PA 407 begins at an intersection with US 6/US 11 in South Abington Township, Lackawanna County, heading north on two-lane undivided South Abington Road. The road heads through commercial areas and woods, turning north-northwest and passing under a viaduct carrying I-476 (Pennsylvania Turnpike Northeast Extension). The route heads into residential areas, becoming the border between the borough of Clarks Summit to the west and South Abington Township to the east. PA 407 forms the border between Clarks Summit to the west and the borough of Clarks Green to the east before fully entering Clarks Green as it passes more homes, becoming North Abington Road. The road heads into Waverly Township and becomes Abington Road, heading through less dense residential areas with some woods and fields. The route heads through the community of Waverly, where it forms a short 2 block concurrency with PA 632.

PA 407 heads northeast into woodland with some fields and residences. The road enters North Abington Township and turns northwest as North Abington Road, passing through more rural areas. The route heads into forested areas of Lackawanna State Park and turns north, coming to an intersection with the western terminus of PA 524. PA 407 turns northwest and crosses Lake Lackawanna into Benton Township, turning north again and reaching a junction with PA 438 in the community of Wallsville. The road leaves the state park and heads through a mix of farmland and woodland with some homes, becoming an unnamed road and intersecting PA 107 in Fleetville. The route heads through more rural areas and passes through Kochners Corners, becoming Philadelphia-Great Bend Turnpike. PA 407 enters Lenox Township in Susquehanna County and becomes an unnamed road, crossing the East Branch Tunkhannock Creek and ending at an intersection with PA 374.

__Data shown__.
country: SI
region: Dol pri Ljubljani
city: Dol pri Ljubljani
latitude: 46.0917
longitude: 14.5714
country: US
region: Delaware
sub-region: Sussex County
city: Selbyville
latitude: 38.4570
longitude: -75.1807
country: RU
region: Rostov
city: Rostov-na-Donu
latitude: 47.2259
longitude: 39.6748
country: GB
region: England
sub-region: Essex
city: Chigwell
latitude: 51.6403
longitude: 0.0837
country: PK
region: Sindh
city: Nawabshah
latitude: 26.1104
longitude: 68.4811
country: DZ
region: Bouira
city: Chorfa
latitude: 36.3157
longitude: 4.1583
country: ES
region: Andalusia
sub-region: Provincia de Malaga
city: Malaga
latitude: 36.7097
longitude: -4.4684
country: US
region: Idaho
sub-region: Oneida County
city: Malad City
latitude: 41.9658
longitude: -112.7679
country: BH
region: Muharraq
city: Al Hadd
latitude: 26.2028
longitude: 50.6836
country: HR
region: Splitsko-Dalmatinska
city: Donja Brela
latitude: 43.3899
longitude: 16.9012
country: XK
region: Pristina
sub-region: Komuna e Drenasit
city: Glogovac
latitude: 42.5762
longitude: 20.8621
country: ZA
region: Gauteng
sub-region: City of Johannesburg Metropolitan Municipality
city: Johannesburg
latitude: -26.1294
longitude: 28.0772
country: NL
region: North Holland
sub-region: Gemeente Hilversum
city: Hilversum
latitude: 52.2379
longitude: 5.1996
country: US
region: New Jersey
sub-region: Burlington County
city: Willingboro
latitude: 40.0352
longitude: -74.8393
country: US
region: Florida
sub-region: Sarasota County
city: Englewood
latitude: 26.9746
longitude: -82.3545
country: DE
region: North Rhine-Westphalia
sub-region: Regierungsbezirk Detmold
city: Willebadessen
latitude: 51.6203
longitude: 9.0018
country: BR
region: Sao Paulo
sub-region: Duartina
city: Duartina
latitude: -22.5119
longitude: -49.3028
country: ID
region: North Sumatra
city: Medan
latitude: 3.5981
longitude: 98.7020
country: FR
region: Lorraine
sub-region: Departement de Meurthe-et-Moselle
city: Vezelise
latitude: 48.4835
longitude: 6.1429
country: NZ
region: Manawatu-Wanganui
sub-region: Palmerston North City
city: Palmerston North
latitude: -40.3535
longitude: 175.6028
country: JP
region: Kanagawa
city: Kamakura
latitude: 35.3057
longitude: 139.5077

__Exercise requirements__.
1. Using only the PA 407 route description, say whether each statement agrees with it: (a) PA 407 crosses over I-476 on a bridge; (b) in Waverly, PA 407 runs together with PA 632 for a short distance; (c) the route ends at an intersection with PA 374. Answer yes or no for each and quote the deciding words.
2. Continue the PA 407 route description, starting right after its final sentence.

__Solved problems__.
1.
(a) No: "passing under a viaduct carrying I-476 (Pennsylvania Turnpike Northeast Extension)"
(b) Yes: "where it forms a short 2 block concurrency with PA 632"
(c) Yes: "ending at an intersection with PA 374"

2.
==History==
PA 407 follows the alignment of the Philadelphia and Great Bend Turnpike, a turnpike that was built in 1826. This turnpike was chartered in 1811 and ran between Philadelphia and Great Bend. The Philadelphia and Great Bend Turnpike was built to attract settlers to rural Pennsylvania. When Pennsylvania first legislated routes in 1911, what is now PA 407 was not given a number. In 1928, PA 407 was designated to run from US 6/US 11 in Clarks Summit north to PA 107 in Fleetville. At this time, the entire length of road was paved.

PA 407 was extended north to the junction with PA 374 in 1961 as part of the construction of I-81 (the Penn-Can Highway). In 2004, PA 407 was rerouted to use South Abington Road to intersect US 6/US 11 at its current location instead of using Grove Street to intersect the routes in the center of Clarks Summit. The former alignment of PA 407 on Grove Street between Clarks Summit and Clarks Green became known as SR 4026.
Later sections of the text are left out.